Le Mans Series Ungarn: "Wir haben alles gegeben!"
Zusammen mit dem deutsch-österreichischen Team Felbermayr-Proton absolvierte Marco Seefried am vergangenen Wochenende den vierten Lauf zur Le Mans Series auf dem Hungaroring in Ungarn. Zusammen mit Horst Felbermayr Senior und Horst Felbermayr Junior pilotierte Seefried einen von drei Porsche 997 GT3 RSR, die Felbermayr-Proton an den Start brachte. Am Ende des 1000-Kilometer-Rennens überquerte das Trio die Ziellinie auf Platz elf in der GT2-Klasse liegend.
Dabei stand Marco Seefried zunächst ein wenig Ernüchterung ins Gesicht geschrieben. Nach dem ersten Freien Training am Samstag lag er mit seinen Fahrerkollegen abgeschlagen am Ende des Feldes. „Man muss wissen, dass es sich bei
unserem RSR um ein Fahrzeug aus dem Jahr 2007 handelt. Diese drei Jahre Entwicklung, die uns im Vergleich mit der Konkurrenz fehlen, spürt man nun. Wir haben jetzt erst einmal einiges an Abstimmungs- und Testarbeit vor uns“, erläuterte Seefried.

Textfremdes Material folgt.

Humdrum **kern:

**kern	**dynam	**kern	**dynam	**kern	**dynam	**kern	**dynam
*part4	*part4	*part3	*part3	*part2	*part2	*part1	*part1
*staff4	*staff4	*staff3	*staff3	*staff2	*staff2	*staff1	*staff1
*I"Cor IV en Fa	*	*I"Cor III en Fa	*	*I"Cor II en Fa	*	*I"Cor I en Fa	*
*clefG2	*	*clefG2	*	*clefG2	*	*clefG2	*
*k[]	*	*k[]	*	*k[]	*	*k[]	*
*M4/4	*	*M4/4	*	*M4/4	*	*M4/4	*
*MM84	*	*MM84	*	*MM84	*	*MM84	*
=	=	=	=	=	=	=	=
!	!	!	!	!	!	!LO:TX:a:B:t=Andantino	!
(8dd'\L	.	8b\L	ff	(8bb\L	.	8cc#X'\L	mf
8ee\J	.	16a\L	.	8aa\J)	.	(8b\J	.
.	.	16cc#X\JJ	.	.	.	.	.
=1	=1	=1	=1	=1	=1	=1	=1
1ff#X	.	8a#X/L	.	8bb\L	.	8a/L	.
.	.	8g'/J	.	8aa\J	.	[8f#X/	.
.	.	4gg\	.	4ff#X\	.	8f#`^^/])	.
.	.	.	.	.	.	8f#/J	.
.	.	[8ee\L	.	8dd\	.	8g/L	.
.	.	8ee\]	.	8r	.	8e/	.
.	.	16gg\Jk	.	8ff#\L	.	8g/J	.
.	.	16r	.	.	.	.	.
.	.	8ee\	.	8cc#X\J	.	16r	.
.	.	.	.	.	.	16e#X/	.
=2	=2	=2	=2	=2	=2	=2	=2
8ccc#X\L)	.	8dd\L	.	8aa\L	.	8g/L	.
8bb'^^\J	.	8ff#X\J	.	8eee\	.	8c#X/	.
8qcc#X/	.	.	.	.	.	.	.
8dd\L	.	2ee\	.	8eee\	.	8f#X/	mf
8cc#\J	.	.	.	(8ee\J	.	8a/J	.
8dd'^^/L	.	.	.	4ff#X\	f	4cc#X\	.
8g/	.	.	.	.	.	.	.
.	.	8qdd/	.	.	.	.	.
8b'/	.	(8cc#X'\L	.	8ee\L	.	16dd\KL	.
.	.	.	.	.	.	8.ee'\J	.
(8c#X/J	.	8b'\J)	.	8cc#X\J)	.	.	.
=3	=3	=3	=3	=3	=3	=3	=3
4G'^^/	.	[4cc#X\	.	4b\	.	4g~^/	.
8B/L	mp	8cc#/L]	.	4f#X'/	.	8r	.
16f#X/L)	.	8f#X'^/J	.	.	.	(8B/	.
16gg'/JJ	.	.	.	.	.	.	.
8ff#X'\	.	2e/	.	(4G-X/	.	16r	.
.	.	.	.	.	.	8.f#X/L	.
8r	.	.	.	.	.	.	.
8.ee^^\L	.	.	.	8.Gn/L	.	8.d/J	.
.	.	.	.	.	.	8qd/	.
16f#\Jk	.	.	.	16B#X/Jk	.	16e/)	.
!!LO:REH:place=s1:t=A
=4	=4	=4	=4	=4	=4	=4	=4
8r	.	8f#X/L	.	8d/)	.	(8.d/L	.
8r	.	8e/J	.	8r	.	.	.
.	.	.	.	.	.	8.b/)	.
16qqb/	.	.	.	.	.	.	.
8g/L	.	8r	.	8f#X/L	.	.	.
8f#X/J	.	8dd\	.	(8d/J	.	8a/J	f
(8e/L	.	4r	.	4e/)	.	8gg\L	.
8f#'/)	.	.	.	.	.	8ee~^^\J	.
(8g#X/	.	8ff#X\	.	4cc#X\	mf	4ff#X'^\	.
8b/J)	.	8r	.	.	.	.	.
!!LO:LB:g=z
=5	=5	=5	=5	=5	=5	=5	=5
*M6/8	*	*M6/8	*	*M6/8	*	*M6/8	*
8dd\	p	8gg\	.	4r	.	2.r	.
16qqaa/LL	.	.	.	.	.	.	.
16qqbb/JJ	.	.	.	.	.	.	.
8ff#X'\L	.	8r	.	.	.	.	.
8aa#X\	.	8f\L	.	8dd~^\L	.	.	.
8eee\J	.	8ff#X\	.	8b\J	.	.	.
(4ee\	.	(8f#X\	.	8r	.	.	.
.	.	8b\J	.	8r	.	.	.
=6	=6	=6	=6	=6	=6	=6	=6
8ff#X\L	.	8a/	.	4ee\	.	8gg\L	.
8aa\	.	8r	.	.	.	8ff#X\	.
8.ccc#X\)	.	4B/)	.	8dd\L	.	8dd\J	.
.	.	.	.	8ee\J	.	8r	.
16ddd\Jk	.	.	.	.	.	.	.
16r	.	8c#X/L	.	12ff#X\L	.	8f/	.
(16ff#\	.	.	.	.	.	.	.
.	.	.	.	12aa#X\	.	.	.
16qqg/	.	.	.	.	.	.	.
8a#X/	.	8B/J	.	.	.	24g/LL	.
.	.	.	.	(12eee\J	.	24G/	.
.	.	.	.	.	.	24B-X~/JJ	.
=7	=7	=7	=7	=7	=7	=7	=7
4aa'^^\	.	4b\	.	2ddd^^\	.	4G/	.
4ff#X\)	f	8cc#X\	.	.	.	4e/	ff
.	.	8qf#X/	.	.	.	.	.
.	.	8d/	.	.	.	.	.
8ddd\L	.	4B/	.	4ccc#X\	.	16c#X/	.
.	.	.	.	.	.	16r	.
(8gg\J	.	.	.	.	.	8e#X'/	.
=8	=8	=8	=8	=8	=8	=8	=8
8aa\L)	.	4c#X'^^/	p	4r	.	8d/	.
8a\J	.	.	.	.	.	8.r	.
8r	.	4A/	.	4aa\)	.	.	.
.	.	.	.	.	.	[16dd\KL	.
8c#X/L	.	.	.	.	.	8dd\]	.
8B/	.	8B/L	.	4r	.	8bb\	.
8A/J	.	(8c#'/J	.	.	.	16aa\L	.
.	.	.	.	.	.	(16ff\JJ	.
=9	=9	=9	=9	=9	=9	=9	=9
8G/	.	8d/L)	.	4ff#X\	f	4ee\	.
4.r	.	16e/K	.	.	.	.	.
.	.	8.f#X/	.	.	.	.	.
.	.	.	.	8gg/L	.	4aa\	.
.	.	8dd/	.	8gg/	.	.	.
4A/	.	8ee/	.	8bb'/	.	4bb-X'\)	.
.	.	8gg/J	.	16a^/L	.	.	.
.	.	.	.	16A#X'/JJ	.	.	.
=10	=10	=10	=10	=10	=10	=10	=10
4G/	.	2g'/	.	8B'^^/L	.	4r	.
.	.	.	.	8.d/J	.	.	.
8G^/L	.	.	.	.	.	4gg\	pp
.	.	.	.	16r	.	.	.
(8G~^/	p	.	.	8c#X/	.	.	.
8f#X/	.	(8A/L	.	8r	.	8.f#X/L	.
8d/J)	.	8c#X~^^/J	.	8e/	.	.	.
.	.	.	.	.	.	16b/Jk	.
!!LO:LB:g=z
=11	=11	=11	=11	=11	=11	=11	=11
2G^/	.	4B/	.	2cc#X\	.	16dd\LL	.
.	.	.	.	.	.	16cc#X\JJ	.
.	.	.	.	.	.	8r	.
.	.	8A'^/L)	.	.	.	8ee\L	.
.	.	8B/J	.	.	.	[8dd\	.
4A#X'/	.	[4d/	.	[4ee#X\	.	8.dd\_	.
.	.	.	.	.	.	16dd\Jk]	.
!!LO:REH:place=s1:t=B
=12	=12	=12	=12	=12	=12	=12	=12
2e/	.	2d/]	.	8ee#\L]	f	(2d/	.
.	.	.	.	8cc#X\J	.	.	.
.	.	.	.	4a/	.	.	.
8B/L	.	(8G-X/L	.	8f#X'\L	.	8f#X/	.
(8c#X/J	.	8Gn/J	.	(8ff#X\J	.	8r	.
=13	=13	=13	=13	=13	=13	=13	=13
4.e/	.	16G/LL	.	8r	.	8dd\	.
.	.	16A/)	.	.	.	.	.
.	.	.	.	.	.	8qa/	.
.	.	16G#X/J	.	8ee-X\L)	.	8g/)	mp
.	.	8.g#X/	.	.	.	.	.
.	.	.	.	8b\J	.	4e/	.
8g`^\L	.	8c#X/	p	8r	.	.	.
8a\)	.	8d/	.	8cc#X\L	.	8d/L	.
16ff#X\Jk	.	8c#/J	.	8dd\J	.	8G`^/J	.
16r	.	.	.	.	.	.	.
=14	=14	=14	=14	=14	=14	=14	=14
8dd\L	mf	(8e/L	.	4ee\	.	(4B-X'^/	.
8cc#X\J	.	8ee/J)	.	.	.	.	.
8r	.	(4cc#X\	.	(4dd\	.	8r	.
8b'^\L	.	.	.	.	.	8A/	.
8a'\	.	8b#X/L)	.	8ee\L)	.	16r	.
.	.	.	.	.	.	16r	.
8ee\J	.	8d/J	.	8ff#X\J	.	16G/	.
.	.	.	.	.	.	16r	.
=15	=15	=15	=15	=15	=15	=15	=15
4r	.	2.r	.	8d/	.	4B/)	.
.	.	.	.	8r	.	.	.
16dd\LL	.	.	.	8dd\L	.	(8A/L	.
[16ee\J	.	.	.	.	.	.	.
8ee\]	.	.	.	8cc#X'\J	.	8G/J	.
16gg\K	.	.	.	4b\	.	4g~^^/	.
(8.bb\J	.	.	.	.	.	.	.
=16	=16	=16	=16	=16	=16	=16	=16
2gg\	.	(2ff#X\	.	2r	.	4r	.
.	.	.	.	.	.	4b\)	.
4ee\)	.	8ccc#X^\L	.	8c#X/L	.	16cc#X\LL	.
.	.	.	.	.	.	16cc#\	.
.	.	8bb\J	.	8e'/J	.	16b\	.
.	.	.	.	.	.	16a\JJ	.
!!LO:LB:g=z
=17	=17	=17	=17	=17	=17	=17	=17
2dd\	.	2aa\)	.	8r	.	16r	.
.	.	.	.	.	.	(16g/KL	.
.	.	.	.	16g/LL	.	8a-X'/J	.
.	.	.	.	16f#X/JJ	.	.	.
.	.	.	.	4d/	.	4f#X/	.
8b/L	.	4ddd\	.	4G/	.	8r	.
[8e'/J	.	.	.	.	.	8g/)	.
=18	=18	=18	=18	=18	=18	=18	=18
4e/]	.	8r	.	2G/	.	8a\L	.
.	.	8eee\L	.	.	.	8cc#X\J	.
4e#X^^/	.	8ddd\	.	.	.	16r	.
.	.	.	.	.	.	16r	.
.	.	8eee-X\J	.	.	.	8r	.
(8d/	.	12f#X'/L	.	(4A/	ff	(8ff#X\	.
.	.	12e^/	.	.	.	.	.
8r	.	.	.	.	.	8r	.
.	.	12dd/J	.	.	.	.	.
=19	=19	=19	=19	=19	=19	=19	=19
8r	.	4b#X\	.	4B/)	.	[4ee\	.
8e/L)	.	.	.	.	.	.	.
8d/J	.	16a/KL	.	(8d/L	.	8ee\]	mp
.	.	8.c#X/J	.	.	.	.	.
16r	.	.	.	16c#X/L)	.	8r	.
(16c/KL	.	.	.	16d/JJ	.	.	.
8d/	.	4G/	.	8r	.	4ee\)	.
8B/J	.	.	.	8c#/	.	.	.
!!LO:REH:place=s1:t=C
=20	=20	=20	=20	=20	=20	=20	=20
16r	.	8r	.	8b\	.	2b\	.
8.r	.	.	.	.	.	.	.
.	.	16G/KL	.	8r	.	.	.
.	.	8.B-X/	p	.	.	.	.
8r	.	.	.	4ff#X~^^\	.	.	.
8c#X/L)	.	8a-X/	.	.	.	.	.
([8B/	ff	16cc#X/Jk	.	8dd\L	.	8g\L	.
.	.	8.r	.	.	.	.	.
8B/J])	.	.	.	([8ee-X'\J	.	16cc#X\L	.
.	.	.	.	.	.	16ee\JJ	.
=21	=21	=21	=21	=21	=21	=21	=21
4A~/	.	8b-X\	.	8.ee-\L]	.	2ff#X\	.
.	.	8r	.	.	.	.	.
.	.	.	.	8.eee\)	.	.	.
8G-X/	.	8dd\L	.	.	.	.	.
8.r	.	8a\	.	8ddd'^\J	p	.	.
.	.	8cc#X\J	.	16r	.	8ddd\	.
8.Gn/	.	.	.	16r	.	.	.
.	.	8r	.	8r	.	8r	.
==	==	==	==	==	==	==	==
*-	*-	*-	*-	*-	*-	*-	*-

Diese Arbeit trug bereits in der zweiten Trainingssitzung erste Früchte, so konnten sich Marco Seefried, Horst Felbermayr Senior und Horst Felbermayr Junior kontinuierlich an die Rundenzeiten der Konkurrenz heran tasten. Auch das dritte Training nutze das Team Felbermayr-Proton, um den Porsche-Boliden nach und nach an die vor den Toren Budapests gelegene Grand Prix-Strecke anzupassen, ehe am Sonntagmorgen das Qualifying auf dem Programm stand. Auch wenn
jegliche Bemühungen schlussendlich nur für den 13. Startplatz in der GT2-Klasse genügten, zeigte sich Marco Seefried für das bevorstehende Rennen aber optimistisch: „Wir haben versucht, das Auto so gut wie möglich auf die Strecke abzustimmen, am Ende lief uns aber leider einfach die Zeit davon. Sechs Rennstunden sind aber ja bekanntlich sehr lang, da kann einiges passieren. Ich denke, da ist noch einiges möglich.“
Auch im 1000-Kilometer Marathon hatte Marco Seefried aber leider nur wenig Rennglück. Knapp zwei Stunden vor Ende des Rennens machte der gerissene Gaszug am Porsche 997 GT3 RSR alle Bemühungen des Nürnbergers sowie seiner Teamkollegen zu Nichte. Nachdem Seefried langsam an die Box gerollt war, konnte er das Rennen schließlich noch einmal aufnehmen. Nach hart umkämpften sechs Rennstunden reichte es für Marco Seefried, Horst Felbermayr Senior und Horst Felbermayr Junior aber dennoch für Platz elf in der GT2-Klasse. Das Trio konnte somit noch Punkte für die LMS-Meisterschaftswertung einfahren.
„Es war ein anstrengendes Rennen, ich habe insgesamt bestimmt drei Rennstunden im Cockpit gesessen. Der Kurs von Budapest ist körperlich sehr anspruchsvoll und daher, dass das Rennen erst im Dunkeln endete, war erhöhte Konzentration nötig. All
es in Allem können wir mit dem Resultat zufrieden sein, mehr war an diesem Wochenende nicht möglich. Das gesamte Team hat alles gegeben, was durch den Sieg in der GT2 von meinen Teamkollegen Marc Lieb und Richard Lietz im ersten von drei Felbermayr-Proton Fahrzeugen unterstrichen wurde. In jedem Fall bin ich sehr froh, dass ich ein Teil des Teams sein konnte. Die ganze Mannschaft ist unheimlich sympathisch und arbeitet sehr professionell. Es macht großen Spaß zu einem solchen Crew zu gehören, da wäre ich jederzeit gerne nochmal dabei! “, so Marco Seefried.